Wall Street Sings A Better Tune

Wall Street Sings
April 24, 2009 5:31PM


U.S. markets rallied on the shoulders of better-than-expected earnings from some of the nation's most influential firms, helping Wall Street brush off more sluggish housing and manufacturing data.

The S&P 500 rallied 1.68%, or 14.30 points, the Dow Jones Industrial Average rose 1.5%, or 119 points, and the Nasdaq Composite gained 2.36%, or 39 points. Market breadth was positive with advancing issues beating decliners by a 4 to 1 clip on the NYSE and 3 to 1 on the Nasdaq. The Dow fell 0.7% this week, while the Nasdaq closed higher for the seventh straight week.

Furnishings, paper, and REIT stocks outperformed the market while mortgage finance and renewable energy segments slipped over 2%.

The Treasury Department released murky details of its "stress test" performed on the nation's 19 largest banks to measure if they have adequate capital reserves. Financials were one of the best performing segments during Friday's session, boosted by Street-topping results from American Express (AXP). The credit card issuer and processor rung up Q1 net income of $437 million, or 31 cents per share, compared with $991 million, or 85 cents per share, during the same quarter one year ago. AmEx has been aggressively cutting expenses in response to rising debt payment defaults.

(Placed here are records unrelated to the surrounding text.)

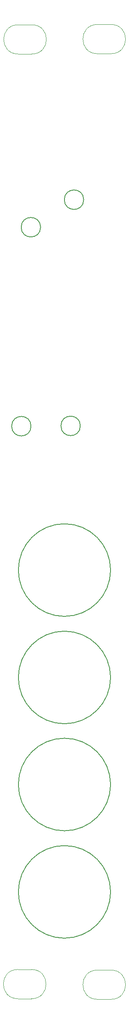
<source format=gbr>
%TF.GenerationSoftware,KiCad,Pcbnew,(5.1.9)-1*%
%TF.CreationDate,2021-09-21T19:29:37+01:00*%
%TF.ProjectId,Noise Faceplate,4e6f6973-6520-4466-9163-65706c617465,rev?*%
%TF.SameCoordinates,Original*%
%TF.FileFunction,Other,Comment*%
%FSLAX46Y46*%
G04 Gerber Fmt 4.6, Leading zero omitted, Abs format (unit mm)*
G04 Created by KiCad (PCBNEW (5.1.9)-1) date 2021-09-21 19:29:37*
%MOMM*%
%LPD*%
G01*
G04 APERTURE LIST*
%ADD10C,0.150000*%
%ADD11C,0.120000*%
G04 APERTURE END LIST*
D10*
%TO.C,H1*%
X43409000Y-115760500D02*
G75*
G03*
X43409000Y-115760500I-9500000J0D01*
G01*
%TO.C,H2*%
X37179000Y-86169500D02*
G75*
G03*
X37179000Y-86169500I-2000000J0D01*
G01*
D11*
%TO.C,H3*%
X24384000Y-3858000D02*
X27184000Y-3858000D01*
X24384000Y-9858000D02*
X27184000Y-9858000D01*
X27184000Y-3858000D02*
G75*
G02*
X27184000Y-9858000I0J-3000000D01*
G01*
X24384000Y-9858000D02*
G75*
G02*
X24384000Y-3858000I0J3000000D01*
G01*
D10*
%TO.C,H4*%
X43409000Y-137795000D02*
G75*
G03*
X43409000Y-137795000I-9500000J0D01*
G01*
%TO.C,H5*%
X27019000Y-86233000D02*
G75*
G03*
X27019000Y-86233000I-2000000J0D01*
G01*
D11*
%TO.C,H6*%
X40703500Y-9794500D02*
G75*
G02*
X40703500Y-3794500I0J3000000D01*
G01*
X43503500Y-3794500D02*
G75*
G02*
X43503500Y-9794500I0J-3000000D01*
G01*
X40703500Y-9794500D02*
X43503500Y-9794500D01*
X40703500Y-3794500D02*
X43503500Y-3794500D01*
D10*
%TO.C,H7*%
X43409000Y-181800500D02*
G75*
G03*
X43409000Y-181800500I-9500000J0D01*
G01*
%TO.C,H8*%
X28987500Y-45402500D02*
G75*
G03*
X28987500Y-45402500I-2000000J0D01*
G01*
D11*
%TO.C,H9*%
X40703500Y-197850500D02*
X43503500Y-197850500D01*
X40703500Y-203850500D02*
X43503500Y-203850500D01*
X43503500Y-197850500D02*
G75*
G02*
X43503500Y-203850500I0J-3000000D01*
G01*
X40703500Y-203850500D02*
G75*
G02*
X40703500Y-197850500I0J3000000D01*
G01*
D10*
%TO.C,H10*%
X43409000Y-159766000D02*
G75*
G03*
X43409000Y-159766000I-9500000J0D01*
G01*
%TO.C,H11*%
X37877500Y-39751000D02*
G75*
G03*
X37877500Y-39751000I-2000000J0D01*
G01*
D11*
%TO.C,H12*%
X24317500Y-203723500D02*
G75*
G02*
X24317500Y-197723500I0J3000000D01*
G01*
X27117500Y-197723500D02*
G75*
G02*
X27117500Y-203723500I0J-3000000D01*
G01*
X24317500Y-203723500D02*
X27117500Y-203723500D01*
X24317500Y-197723500D02*
X27117500Y-197723500D01*
%TD*%
M02*

</source>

Major banks joined the American Express rally as JPMorgan (JPM: +3.2%), Bank of America (BAC: +5.8%), and Wells Fargo (WFC: +8.2%) all posted strong sessions.

In the tech space, shares of Microsoft (MSFT) jumped more than 10% after the firm reported strong cost control measures amid its first ever decline in revenues. The software giant record net income last quarter of $2.98 billion, or $0.33/share, down from $4.39 billion, or $0.47/share. Revenue fell 6% to $13.65 billion.

Ford Motor (F) surged yet again as the Dearborn-Michigan based motor vehicle producer posted a $1.4 billion Q1 loss, or $0.60/share, compared with a $70 million year-earlier profit. Ex-items, Ford lost $1.8 billion, or $0.75/share. Revenues dropped from $39.2 billion to $24.8 billion. Ford's results easily beat consensus estimates calling for a loss of $1.19/share on revenues of $21.8 billion. Ford's restructuring plan began back in 2005 is proceeding on schedule with CEO Alan Mullally affirming 2011 as the target year for automaker to be profitable.

Dow component 3M (MMM) traded up more than 5% despite worse-than-expected earnings while industrial giant Honeywell (HON: -2.8%) cooled after cutting its full-year guidance.

MACROECONOMIC DATA

New home sales dropped a higher-than-expected 0.6% in March to a seasonally adjusted annual rate of 356,000, compared with 358,000 in February. There was good news though as inventories of unsold homes decreased 5.2% in March to 311,000, representing a near 11-month supply. Inventories must be reduced in order for housing to stabilize because they represent overhang on the market. The median home price fell to $201,400 in March.

The session's other major macro data featured durable goods orders falling a less-than-expected 0.8% in March. Communication equipment orders decreased 8.1%, making up the largest drop in new orders.

COMMODITIES

Oil surged 4% on Friday, riding higher equity prices and inflation fears above $50. The front-month crude contract bubbled up $2.02 to $51.64. Heating oil followed crude up the ladder, rising 3.8% to $1.3687/gallon. Natural gas futures continue to trade inversely with crude, falling 3.6% to $3.286/MMBtu.

Gold futures hit a 3-week high in New York thanks to signs of increased purchases of metal reserves by China. Gold could retest $930 resistance after gaining 0.8% to settle just below $914/troy oz. Gold's precious metal cohort, silver, rose 0.9% to $12.90/troy oz.

BOND/CREDIT MARKETS

Investors fled from safety on increased appetite for risk, raising yields dramatically at the long-end of the curve. The benchmark 10-year yield approached the significant 3% mark while the 30-year bond climbed to 3.873%. The 15 and 30-year fixed mortgage rate are 4.72% and 5.1%, respectively.

LOOKING AHEAD

Next week features more earnings from the likes of Verizon (VZ), Valero (VLO), BP (BP), Bristol-Myers (BMY), Coca-Cola (KO), Pfizer (PFE), U.S. Steel (X), Aetna (AET), Starbucks (SBUX),Time Warner (TWX), Exxon (XOM), Dow Chemical (DOW), and Mastercard (MA). The FOMC meeting, advance GDP, jobless claims, and motor vehicle sales are on the macroeconomic docket.